Şimdi, Sayın Bakan, piyasaya açılmış bir sağlık sistemi var. Biliyorsunuz, piyasacı sağlık sistemi 2002 yılında özellikle Sağlıkta Dönüşüm Programı'yla birlikte AKP iktidarı tarafından hızlandırıldı ve birçok yerde özel hastaneler çoğalmaya başladılar. 2002 yılında 271 tane özel hastane varken 2023 yılında 565 hastane özel sektörde varlık göstermeye başladı. Özel sektör, kamu sektörüne göre son yirmi yılda 2 kattan fazla büyümüş durumda. Hastane sayısı itibarıyla sağlık sektörünün ise üçte 1'ini kontrol ediyor. Neden özel sektör ve hastanelerden bahsediyorum? Çünkü asıl sorunumuz piyasacı sağlık sistemi. Eğer bugün yenidoğan çeteleri türediyse bu piyasacı sağlık yüzünden gerçekleşti, kâr hırsı yüzünden gerçekleşti. Ve burada bir teşvik mekanizması var, özel hastane açan yerli ya da yabancı bir şirket bölgesel yatırım teşvik sistemi kapsamında desteklenmekte. Teşvikler ekseriyetle KDV istisnası, gümrük vergisi muafiyeti, yüzde 15 ile 50 arasında değişen vergi indirimi, iki ile on yıl arasında değişen SGK primi işveren desteği, yatırım yeri tahsisi, emlak vergisi muafiyeti, bina inşaat, harç muafiyeti, faiz, kâr payı desteği biçiminde sürüp gidiyor. Kabaca hesaplandığında, bir özel hastaneye sadece Ticaret Bakanlığından yılda en az 50 milyon lira civarında teşvik verildiği görülüyor.
Sayın Bakan, Türkiye'nin 30 kara sınır kapısından 18'i Kürt illerinde. Bu sınır kapıları her iki tarafta yaşayan Kürtlere de ekonomik açıdan herhangi bir katkı sağlamıyor. Bu sınır kapılarının bulunduğu illerin Türkiye'nin en yoksul illeri olması açıkçası bunu göstermekte. Sizin de sunumunuzda vardı, Doğubayazıt'la ilgili, bir önceki dönem sunumda da Doğubayazıt'tan, Gürbulak Sınır Kapısı'ndan bahsedildi. Hâlâ tadil, onarım, inşaat ve benzeri fiziki altyapının güçlendirilmesiyle ilgili çalışmaların devam ettiği yönünde. Bakımsız, Gümrük Müdürlüğünde görevli personel sayısı yetersiz, sadece 2 kontrol peronu olduğundan uzun bekleme süreleri var. Bavul ticaretiyle geçimini sağlayan yoksul halk uygulanan 500 TL'lik harç pulu yüzünden sıkıntı yaşıyor. İktidara yakın kişi ve şirketlerin sınır ticaretinde tekelleştiği gibi sorunlar yurttaşları zorluyor. Kapıda çalışan emekçiler de maalesef ki zor durumda bırakılıyorlar. Haberlere de yansıdı, bazen 30-35 kilometreyi bulan tır kuyrukları oluşmakta ve sorunlar devam etmekte.

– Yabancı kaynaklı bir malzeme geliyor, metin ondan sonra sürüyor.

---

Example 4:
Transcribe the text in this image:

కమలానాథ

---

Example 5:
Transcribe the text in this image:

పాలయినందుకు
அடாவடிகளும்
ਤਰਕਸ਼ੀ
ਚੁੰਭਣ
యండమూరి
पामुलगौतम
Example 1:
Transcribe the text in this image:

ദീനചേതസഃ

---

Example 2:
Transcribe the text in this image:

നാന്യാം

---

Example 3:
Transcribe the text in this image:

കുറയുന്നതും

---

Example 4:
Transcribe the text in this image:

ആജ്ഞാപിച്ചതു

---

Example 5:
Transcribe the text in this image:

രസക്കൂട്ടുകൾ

Şimdi, en son, bu kaçak markalar, mallar ve eroinle ilgili olarak aslında bir veri var. Bu da en son olarak 2024 yılında; 2 milyar 371 milyon 96 bin lira değerinde esrar, 2 milyar 202 milyon 393 bin değerinde de eroinin yakalandığıyla ilgili; yine cep telefonunun değeri de 421 milyon... Sürem azalıyor, şöyle söyleyeyim: Önceki yıllara baktığımız zaman, aslında bundan çok daha düşük oranda olduğunu görüyoruz. Ne oldu da 2024 yılında böyle birdenbire bu kadar yükseklerde bir sınır güvenliği oluşturuldu ve bunlar yakalanır oldular? Geçen aylar içerisinde FATF'den, gri listeden çıktığımızı da göz önüne alırsak eğer gerçekten bir uyuşturucu, kara para ve kaçak mal cennetine mi dönüşmüştü ülke diye sormak istiyorum.

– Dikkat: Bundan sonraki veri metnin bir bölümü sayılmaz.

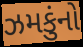
ઝમકુંનો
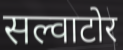
सल्वाटोर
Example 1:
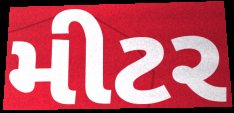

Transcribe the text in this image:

મીટર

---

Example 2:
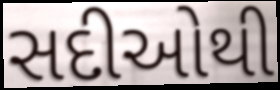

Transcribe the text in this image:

સદીઓથી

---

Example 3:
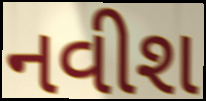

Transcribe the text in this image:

નવીશ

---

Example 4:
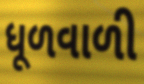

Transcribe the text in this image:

ધૂળવાળી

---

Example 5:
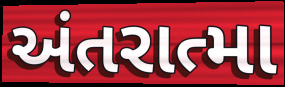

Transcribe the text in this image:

અંતરાત્મા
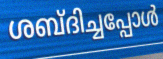
ശബ്ദിച്ചപ്പോൾ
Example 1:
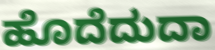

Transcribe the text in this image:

ಹೊದೆದುದಾ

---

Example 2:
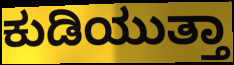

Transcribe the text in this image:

ಕುಡಿಯುತ್ತಾ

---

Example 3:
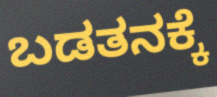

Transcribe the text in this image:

ಬಡತನಕ್ಕೆ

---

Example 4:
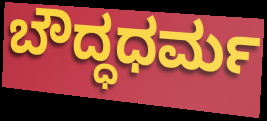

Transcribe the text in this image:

ಬೌದ್ಧಧರ್ಮ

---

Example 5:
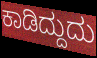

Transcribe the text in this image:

ಕಾಡಿದ್ದುದು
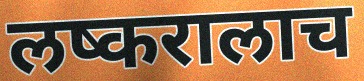
लष्करालाच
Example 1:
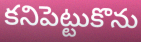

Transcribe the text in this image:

కనిపెట్టుకొను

Şimdi, Rekabet Kurumu. Rekabet Kurumu gerçekten özerk mi, tarafsız mı, şeffaf mı? Biz, yitirdiğini düşünüyoruz bunu.
(Mikrofon otomatik cihaz tarafından kapatıldı)

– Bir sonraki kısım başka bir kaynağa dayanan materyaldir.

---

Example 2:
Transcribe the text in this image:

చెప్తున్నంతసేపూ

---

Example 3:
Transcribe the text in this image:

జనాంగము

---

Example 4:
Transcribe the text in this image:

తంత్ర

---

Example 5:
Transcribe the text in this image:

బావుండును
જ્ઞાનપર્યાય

HEVAL BOZDAĞ (Ağrı) - Sayın Başkan...
BAŞKAN MEHMET MUŞ - Buyurun, lütfen toparlayalım.
HEVAL BOZDAĞ (Ağrı) - Şimdi, Uluslararası Şeffaflık Örgütünün 2023 Yolsuzluk Algı Endeksi'nde Türkiye, 180 ülke arasında 115'inci sırada yer almış. 2022 raporuna göre ise Türkiye son bir yılda 2 puan kaybederken ülke sıralamasında 14 basamak daha gerilemiş durumda. AKP iktidarı döneminde Kamu İhale Kanunu 200'e yakın kez değiştirildi Sayın Bakan ve ciddi bir tekelleşme söz konusu. Bu denetimsizlik ve usulsüzlükler beraberinde tekelleşmeyi de getirmekte, özellikle enerji sektöründen doğru buna örnekler verebiliriz. Birçok holding bu konuda tekel olmuş; Çalık Holding, Kiler Holding, Cengiz Holding, Limak, Kalyon şirketleri, Ciner Holding, Doğuş Holding ve Demirören Holding gibi ve bunların ihalelerini 21/b usulüyle özellikle aldıklarını da belirtmek isterim.
Teşekkürler.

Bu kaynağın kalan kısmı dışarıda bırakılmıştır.